• [Exercise description]: Convert the text lines of the items below into a Markdown table with the columns "No." and "Text", numbering each row and omitting blank lines. Leave the pictures out of the table.

── Records for processing ──

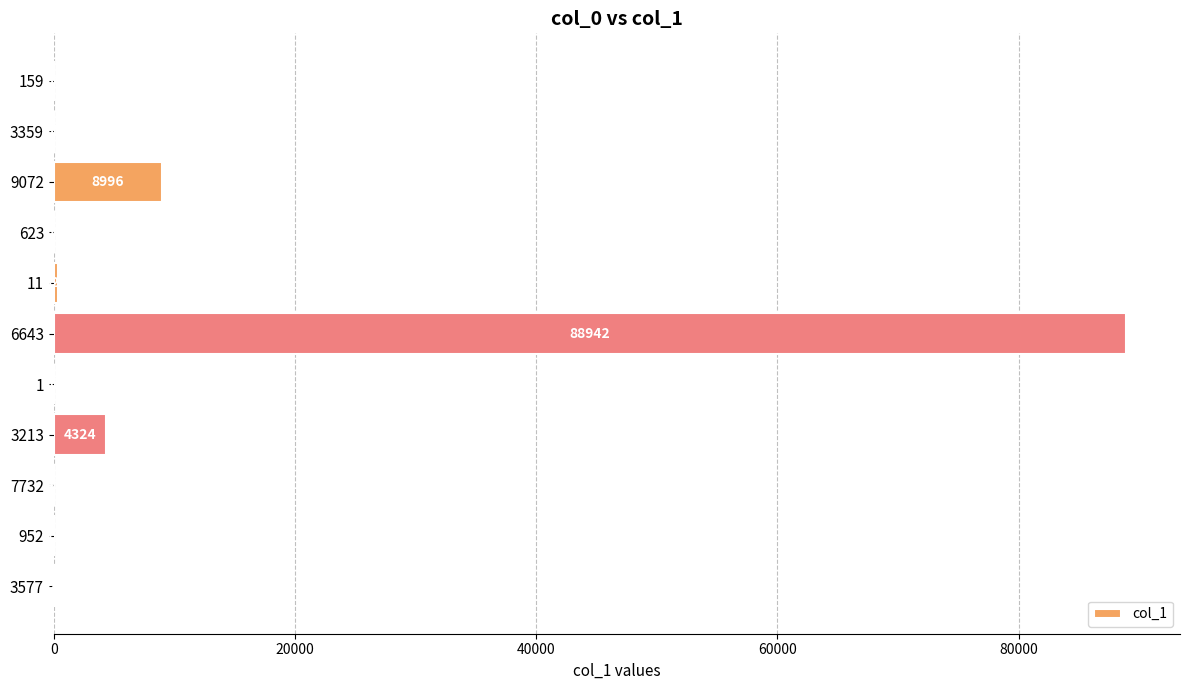

How many categories are shown in the chart?

11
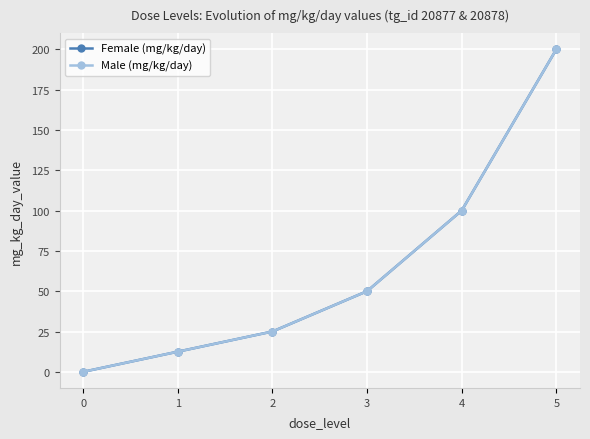

True or false: Male (mg/kg/day) has a value of 0.0 at 0.

True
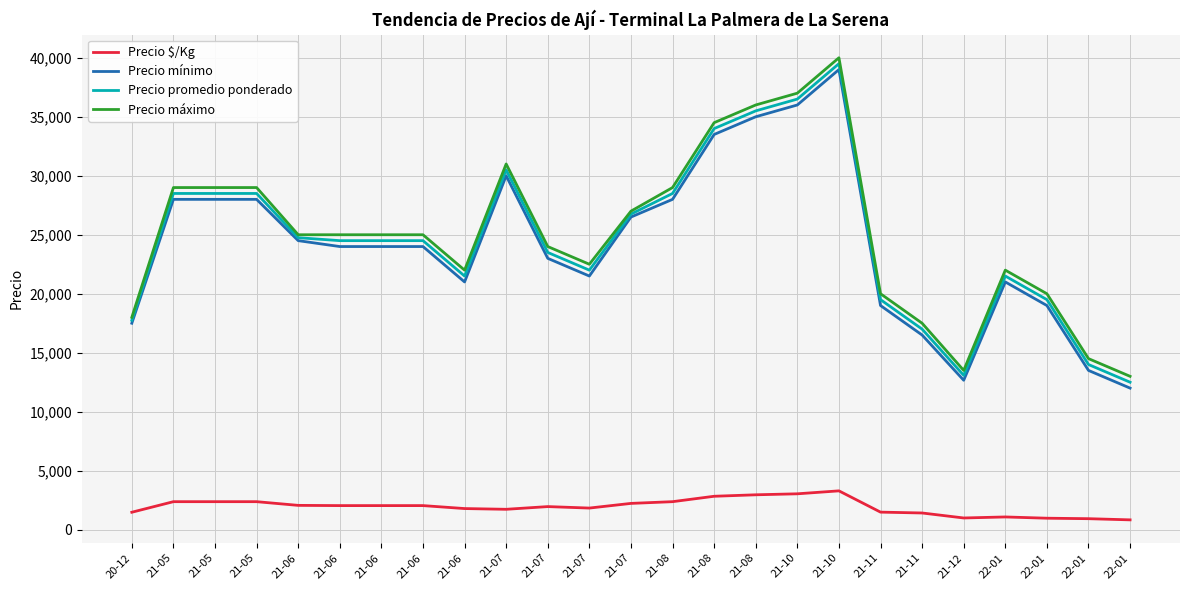

Is this an area chart (filled region under the line)?

No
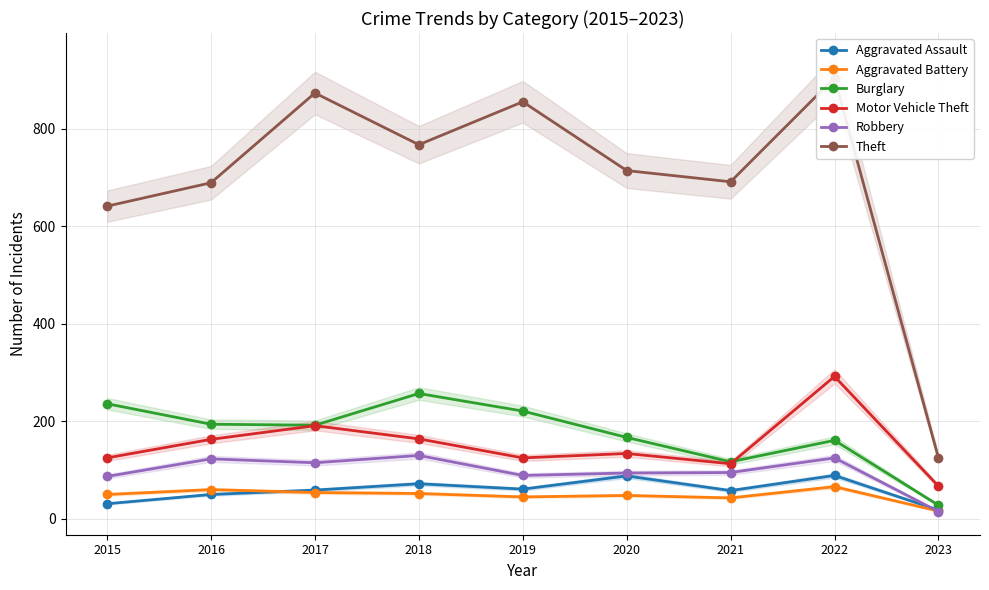

What are all the series names shown in the legend?

Aggravated Assault, Aggravated Battery, Burglary, Motor Vehicle Theft, Robbery, Theft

───

• [Result of the exercise]:
| No. | Text |
|---|---|
| 1 | How many categories are shown in the chart? |
| 2 | 11 |
| 3 | True or false: Male (mg/kg/day) has a value of 0.0 at 0. |
| 4 | True |
| 5 | Is this an area chart (filled region under the line)? |
| 6 | No |
| 7 | What are all the series names shown in the legend? |
| 8 | Aggravated Assault, Aggravated Battery, Burglary, Motor Vehicle Theft, Robbery, Theft |